Dependent and Independent Variable
1. DEPENDENT VARIABLE (DV): The variable that is observed and measured in a study and believed to be affected in some way by the independent variable.
2. INDEPENDENT VARIABLE (IV): The variable that is manipulated in a research study for the purpose of determining its effects on the dependent variable. The IV is also known as the experimental variable.
Descriptive and Inferrential Statistical Methods
1. DESCR PTIVE STATISTICAL METHODS: Statistical methods used to describe and
summarize data. A researcher might use a table or a graph, for example, to summarize the set of test scores he/she has collected in a research study.
2. INFERENTIAL STATISTICAL METHODS: Statistical methods used to draw conclusions
about relationships between independent and dependent variables. A researcher would
use an analysis of variance (ANOVA) or other inferential statistical test to determine
whether or not the relationship between variables he/she has found in a research study is
statistically significant.
Developmental Research (Cross-sectional-Cohort Effects/Longitudinal&Cross-Sequential Studies
"Developmental research" involves assessing changes that occur in variables as a
function of time. Because developmental research often assesses the effects of
organismic variables or other variables that cannot be manipulated by the experimenter, it is classified as quasi-experimental research.
1. CROSS-SECTIONAL STUDIES: Assess the effects of aging and/or developmental changes over time by comparing groups of individuals representing different age groups or
developmental levels at the same point in time. Cohort effects are a possible confound. COHORT EFFECTS are effects of being part of a group that was born at a particular time and, as a result, was exposed to unique experiences. Any observed differences between age groups might be due to these effects rather than to differences in age only.

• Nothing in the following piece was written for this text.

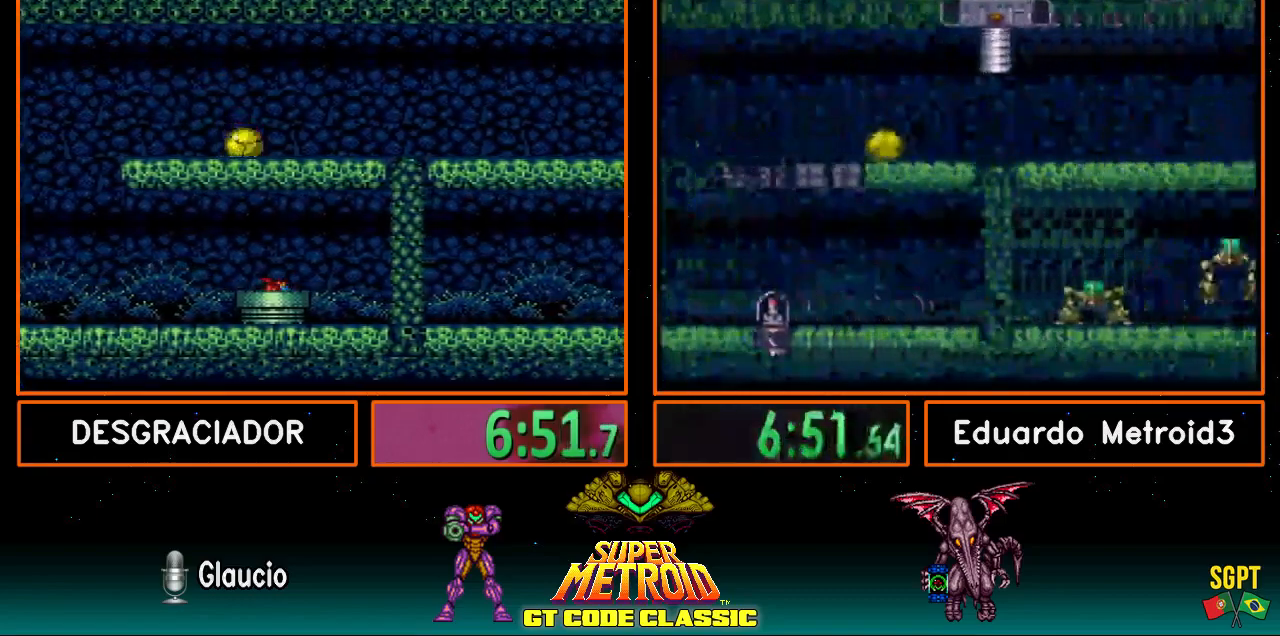
{"buttons": ["DPAD_RIGHT"], "events": [[283, "A", "up"]]}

2. LONGITUDINAL STUDIES: A group of subjects is followed and evaluated over an extended period of time to assess the effects of aging, natural developmental processes or one or more other independent variables on one or more dependent variables over time.
3. CROSS-SEQUENTIAL STUDIES: Assess the effects of aging and/or developmental
changes over time. Cross-sequential studies help overcome the shortcomings of
cross-sectional and longitudinal research by combining both methodologies.
Double and Single-Blind Technique
1. DOUBLE-BLIND TECHNIQUE: An experimental condition used to reduce reactivity by
keeping research participants and the experimenter uninformed about which level of the
independent variable that each subject is receiving.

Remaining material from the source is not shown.